How much space to leave for metadata?

cschmidt · March 11, 2022, 8:15pm

I’m about to upsert a new index with 66.1 million vectors of dimension 100. That works out to 25GB of data, which might fit a minimum of 2 S1 pods (of 20GB SSD each).

I would also like to add two pieces of metadata to use in filtering. One is just a string with two possible values: “products” and “homepage”. The second is a list of country codes, which has from 1 to 245 values for a given vector. There are 1,981,977,906 country entries overall, for an average of 30 countries per vector. Each country code is a two-letter string. So a worst-case vector might have an entry like this:

[“AD”, “AE”, “AF”, “AG”, “AI”, “AL”, “AM”, “AN”, “AO”, “AR”, “AT”, “AU”, “AW”, “AX”, “AZ”, “BA”, “BB”, “BD”, “BE”, “BF”, “BG”, “BH”, “BI”, “BJ”, “BL”, “BM”, “BN”, “BO”, “BQ”, “BR”, “BS”, “BT”, “BV”, “BW”, “BY”, “BZ”, “CA”, “CC”, “CD”, “CF”, “CG”, “CH”, “CI”, “CK”, “CL”, “CM”, “CN”, “CO”, “CR”, “CU”, “CV”, “CW”, “CX”, “CY”, “CZ”, “DE”, “DJ”, “DK”, “DM”, “DO”, “DZ”, “EC”, “EE”, “EG”, “EH”, “ER”, “ES”, “ET”, “FI”, “FJ”, “FK”, “FO”, “FR”, “GA”, “GB”, “GD”, “GE”, “GF”, “GG”, “GH”, “GI”, “GL”, “GM”, “GN”, “GP”, “GQ”, “GR”, “GS”, “GT”, “GW”, “GY”, “HK”, “HM”, “HN”, “HR”, “HT”, “HU”, “ID”, “IE”, “IL”, “IM”, “IN”, “IO”, “IQ”, “IR”, “IS”, “IT”, “JE”, “JM”, “JO”, “JP”, “KE”, “KG”, “KH”, “KI”, “KM”, “KN”, “KP”, “KR”, “KW”, “KY”, “KZ”, “LA”, “LB”, “LC”, “LI”, “LK”, “LR”, “LS”, “LT”, “LU”, “LV”, “LY”, “MA”, “MC”, “MD”, “ME”, “MF”, “MG”, “MK”, “ML”, “MM”, “MN”, “MO”, “MQ”, “MR”, “MS”, “MT”, “MU”, “MV”, “MW”, “MX”, “MY”, “MZ”, “NA”, “NC”, “NE”, “NF”, “NG”, “NI”, “NL”, “NO”, “NP”, “NR”, “NU”, “NZ”, “OM”, “PA”, “PE”, “PF”, “PG”, “PH”, “PK”, “PL”, “PM”, “PN”, “PS”, “PT”, “PY”, “QA”, “RE”, “RO”, “RS”, “RU”, “RW”, “SA”, “SB”, “SC”, “SD”, “SE”, “SG”, “SH”, “SI”, “SJ”, “SK”, “SL”, “SM”, “SN”, “SO”, “SR”, “SS”, “ST”, “SV”, “SX”, “SY”, “SZ”, “TC”, “TD”, “TF”, “TG”, “TH”, “TJ”, “TK”, “TL”, “TM”, “TN”, “TO”, “TR”, “TT”, “TV”, “TW”, “TZ”, “UA”, “UG”, “UM”, “US”, “UY”, “UZ”, “VA”, “VC”, “VE”, “VG”, “VN”, “VU”, “WF”, “WS”, “XK”, “YE”, “YT”, “ZA”, “ZM”, “ZW”]
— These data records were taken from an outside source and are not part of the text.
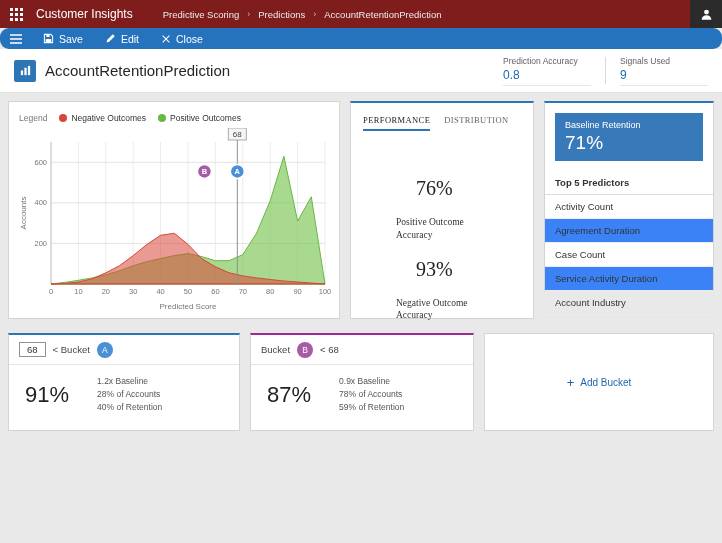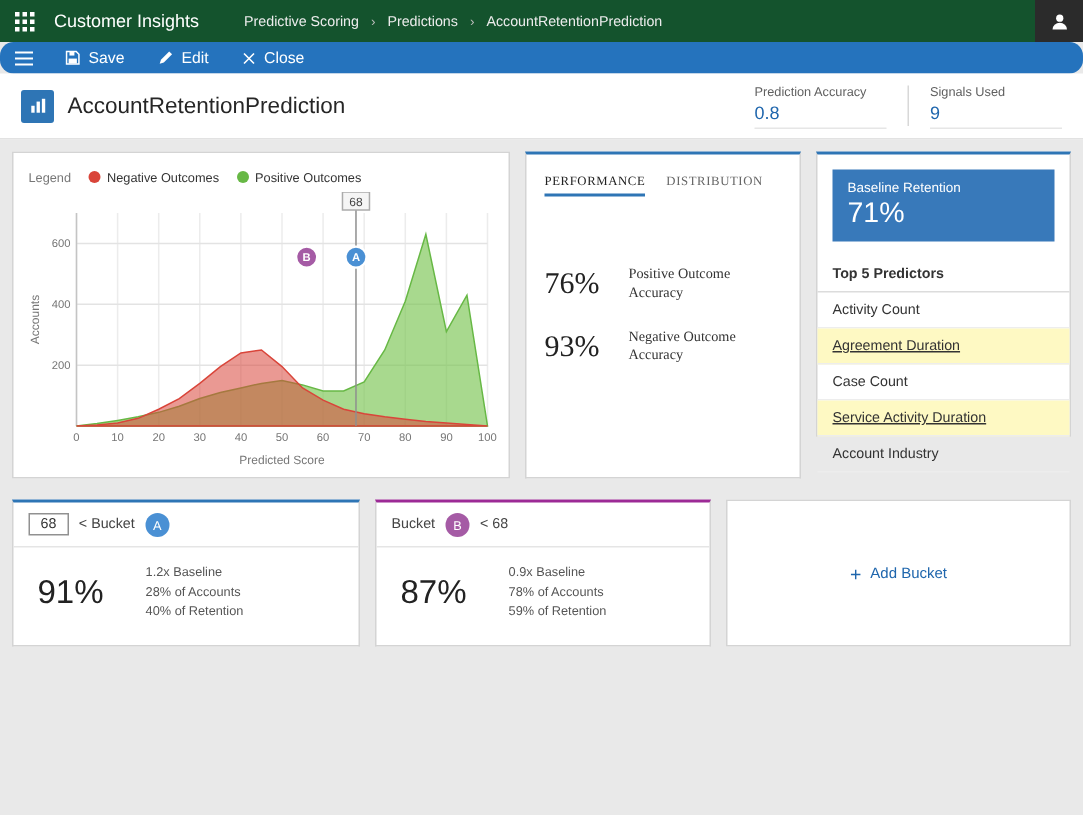--- a/index.html
+++ b/index.html
@@ -1,20 +1,20 @@
 <!DOCTYPE html>
 <html><head>
 <meta charset="utf-8">
 <style>
   * { margin:0; padding:0; box-sizing:border-box; }
   html,body { width:722px; height:543px; }
   body { font-family:"Liberation Sans", sans-serif; background:#e9e9e9; overflow:hidden; }
 
   
-  .topbar { height:28px; background:#14532d; display:flex; align-items:center; color:#fff; }
+  .topbar { height:28px; background:#7f1d1d; display:flex; align-items:center; color:#fff; }
   .waffle { width:32px; height:28px; display:grid; place-items:center; cursor:pointer; }
   .waffle-grid { display:grid; grid-template-columns:repeat(3,3px); gap:2px; }
   .waffle-grid i { width:3px; height:3px; background:#fff; }
   .app-title { font-size:12px; margin-left:4px; margin-right:30px; white-space:nowrap; }
   .breadcrumb { display:flex; align-items:center; gap:8px; font-size:9.5px; color:#ececec; }
   .crumb { cursor:pointer; white-space:nowrap; }
   .crumb-sep { color:#bdbdbd; font-size:9px; }
   .topbar-spacer { flex:1; }
   .user-btn { width:32px; height:28px; display:grid; place-items:center; cursor:pointer; background:#2b2b2b; }
 
@@ -49,33 +49,33 @@
   .legend-item { display:flex; align-items:center; gap:4px; }
   .legend-dot { width:8px; height:8px; border-radius:50%; display:inline-block; }
   #chart-svg { display:block; }
   svg text { font-family:"Liberation Sans", sans-serif; }
 
   
   .perf-card { width:184px; height:218px; border-top:2px solid #2e75b5; padding:10px 12px;font-family:Liberation Serif, serif; }
   .tabs { display:flex; gap:14px; font-size:8.5px; letter-spacing:.4px; color:#666; margin-bottom:46px; }
   .tab { padding:2px 0 4px; cursor:pointer; }
   .tab.active { color:#222; border-bottom:2px solid #2e75b5; }
-  .perf-metric { display:flex; align-items:center; gap:4px; margin-bottom:16px; }
+  .perf-metric { display:flex; align-items:center; gap:16px; margin-bottom:16px;flex-direction:column; }
   .perf-value { font-size:20px; font-weight:300; color:#222; width:52px; flex:none; }
   .perf-label { font-size:9.5px; color:#333; line-height:1.35; max-width:92px; }
 
   
   .pred-card { width:170px; height:190px; border-top:2px solid #2e75b5; display:flex; flex-direction:column; }
   .baseline-box { margin:10px; padding:7px 10px; color:#fff; }
   .baseline-label { font-size:9px; }
   .baseline-value { font-size:19px; font-weight:300; margin-top:2px; }
   .pred-title { font-size:9.5px; font-weight:bold; color:#333; padding:6px 10px; border-bottom:1px solid #dcdcdc; }
   .pred-list { list-style:none; }
   .pred-item { font-size:9.5px; color:#333; padding:6px 10px; border-bottom:1px solid #ededed; cursor:pointer; }
-  .pred-item.hl { background:#fef9c3;text-decoration:underline; }
+  .pred-item.hl { background:#3b82f6; }
 
   
   .bucket-card { height:98px; border-top:2px solid #2e75b5; }
   .bucket-a { width:232px; }
   .bucket-b { width:224px; }
   .bucket-head { display:flex; align-items:center; gap:7px; padding:6px 10px; border-bottom:1px solid #e5e5e5;
                  font-size:9.5px; color:#444; height:30px; }
   .thresh-box { border:1px solid #919191; padding:1px 7px; font-size:9.5px; color:#333; background:#fff; cursor:text; }
   .badge { width:16px; height:16px; border-radius:50%; color:#fff; font-size:8.5px; display:grid;
            place-items:center; flex:none; }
That string is 1452 bytes, but obviously it is stored in a different form internally.

Questions:

Is this too many categories to have for the list metadata? Will a filter looking for a particular country be efficient in this case?
How much extra storage will this require? It depends a lot on how this data is indexed.
How full should I make my pods? I believe latency will go down the more pods we have. Are there any numbers about how much performance varies with the number of pods? (For example, does doubling the number of pods cut the latency in half? More? Less?)

Best,
Craig

dave · March 14, 2022, 5:30pm

Craig,

Sorry to hear you ran into this. This is Dave from Product at Pinecone. I believe you’re running into two issues:

Our online pricing calculator estimates the number of pods best for vectors with dimensions around 500-2000. We will update the online calculator for larger or smaller dimensions soon.
Our metadata is indexed to allow filtering. A large number of unique field values creates a large index that consumes a large amount of memory.

CORRECTION: #2 should not be a problem in your case since you only have 100+ countries. The fact that you have a variable list up to 245 such values is less of an issue.

So I suspect it’s the number of vectors you’re storing per pod. I suggest trying 14 s1 pods.